End-stage Renal Disease in Children with Obstructive Uropathy Is Predicted by Common Clinical Markers

M. Brian Becknell, MD, PhD
Brian Becknell, MD, PhD, a member of the Division of Nephrology at Nationwide Children’s and senior author of this study.

Frequently measured clinical markers can predict end-stage renal disease in children with obstructive uropathy, according to a new study published in Pediatric Nephrology.

The article was produced through a collaborative effort by researchers at Nationwide Children’s Hospital, Yale University, the University of Pennsylvania, the Children’s Hospital of Philadelphia, and The Ohio State University.

Obstructive uropathy is a “blanket diagnosis,” explains Daryl McLeod, MD, a member of the Section of Urology at Nationwide Children’s and first author of the manuscript; the term encompasses several complications that can occur during fetal development or after birth that impede urine flow from the bladder, which can ultimately injure the kidneys.

“A lot of damage has already occurred to the kidneys and urinary tract before we are able to intervene,” says Dr. McLeod. “We need to come up with a better way to identify which kids are going to have a worse course than others because a large number of these kids, up to 40 or 50 percent, end up requiring renal replacement therapy in the form of dialysis or kidney transplant.”

“This study looks at a large prospective cohort of children with obstructive uropathy and identifies distinguishing features in their urine testing and serum chemistries that predict future need for renal replacement therapy. Studies like ours are needed to help risk stratify these kids,” says Brian Becknell, MD, PhD, a member of the Division of Nephrology at Nationwide Children’s and senior author on the study.

The researchers took advantage of the prospectively collected, longitudinal dataset called CKiD, Chronic Kidney Disease in Children, which contains over 900 cases of children with mild to moderate chronic kidney disease. They performed a retrospective review of the data and aimed to characterize renal decline in children with obstructive uropathy and to potentially associate seven clinical markers with those children who progressed to end-stage renal disease and those who did not.

After matching children who received renal replacement therapy (renal transplant or dialysis) with children who did not, 27 cases and 41 controls (1:3) were included in the analysis. Follow-up duration was 4.9 and 6.8 years in cases and controls, respectively. The median age at outcome (failure of renal replacement therapy) was 10 and 16 years in cases and controls, respectively.

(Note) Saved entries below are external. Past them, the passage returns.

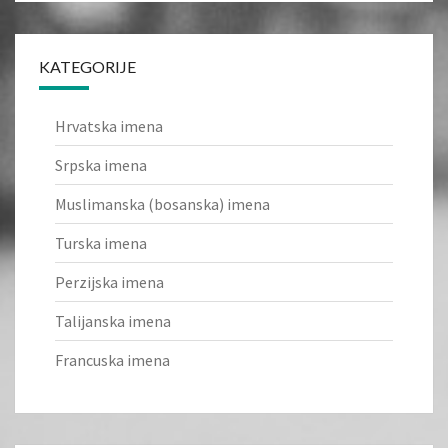
KATEGORIJE
Hrvatska imena
Srpska imena
Muslimanska (bosanska) imena
Turska imena
Perzijska imena
Talijanska imena
Francuska imena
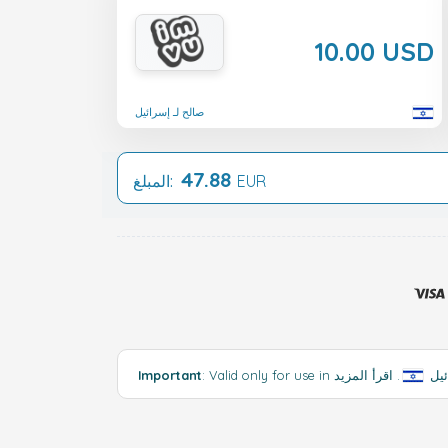
10.00 USD
صالح لـ إسرائيل
47.88
EUR
المبلغ:
Valid  إسرائيل
.
Important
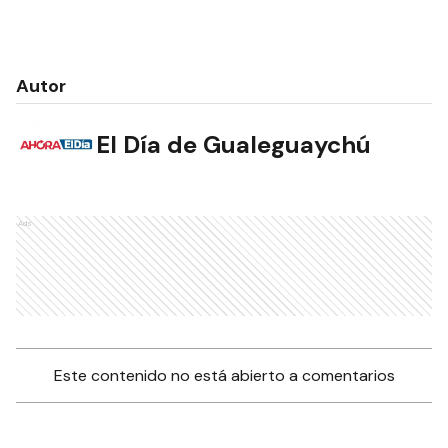
Autor
El Día de Gualeguaychú
Ads
Este contenido no está abierto a comentarios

Glomerular filtration rate, urine protein/Cr, urine microalbumin/Cr, and serum hemoglobin were significantly different at baseline when the study began and changed over time in cases compared with controls, providing both initial and progressive predictive value.

Serum CO2 was significantly different between cases and controls at baseline but not over time. No differences were observed in serum phosphate and serum albumin at baseline but significant differences arose over time. Therefore, all markers demonstrated some predictive value either at baseline, over time, or both.

“This study had a lot of heterogeneity with regards to diagnosis,” says Dr. Becknell, who is also an assistant professor at The Ohio State University College of Medicine. “These kids might have had an obstruction, but we have no idea of the level of that obstruction or the manner in which that was managed. That's a really big deal. What we need is more uniform diagnostic groups of children to see how well these vital markers really perform. Then, we can ask how well do they perform five years out, ten years out, and fifteen years out; because in certain instances, children may require renal replacement therapy as adolescents instead of in the first several years of life.”

This study also demonstrates the importance of collaboration, explains Dr. McLeod. “When you have a disease process like this that affects multiple organ systems, including the urinary tract and the kidneys, it’s important to bring in the expertise and different thought processes from people that are trained differently. I think that is one of the greatest takeaways of this paper.”


McLeod DJ, Ching CB, Sebastião YV, Greenberg JH, Furth SL, McHugh KM, Becknell B.. Common clinical markers predict end-stage renal disease in children with obstructive uropathy. Pediatric Nephrology. 2019 March; 34(3):443-448.